> [To-do item] Please rewrite the text of the entries below with "unnütz" replaced by "nutzlos" and everything else left unchanged. Leave the pictures out of your answer.

> [Working data]
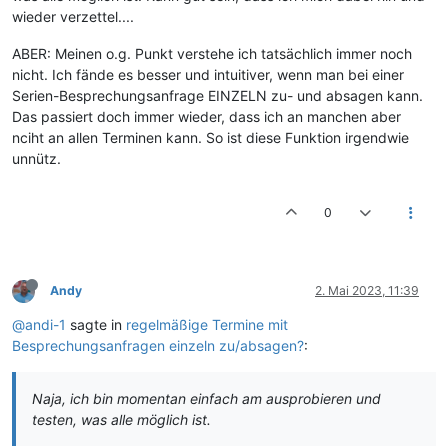
wieder verzettel....
ABER: Meinen o.g. Punkt verstehe ich tatsächlich immer noch
nicht. Ich fände es besser und intuitiver, wenn man bei einer
Serien-Besprechungsanfrage EINZELN zu- und absagen kann.
Das passiert doch immer wieder, dass ich an manchen aber
nciht an allen Terminen kann. So ist diese Funktion irgendwie
unnütz.
0
Andy
2. Mai 2023, 11:39
@andi-1
sagte in
regelmäßige Termine mit
Besprechungsanfragen einzeln zu/absagen?
:
Naja, ich bin momentan einfach am ausprobieren und
testen, was alle möglich ist.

> [Written solution]
wieder verzettel....
ABER: Meinen o.g. Punkt verstehe ich tatsächlich immer noch
nicht. Ich fände es besser und intuitiver, wenn man bei einer
Serien-Besprechungsanfrage EINZELN zu- und absagen kann.
Das passiert doch immer wieder, dass ich an manchen aber
nciht an allen Terminen kann. So ist diese Funktion irgendwie
nutzlos.
0
Andy
2. Mai 2023, 11:39
@andi-1
sagte in
regelmäßige Termine mit
Besprechungsanfragen einzeln zu/absagen?
:
Naja, ich bin momentan einfach am ausprobieren und
testen, was alle möglich ist.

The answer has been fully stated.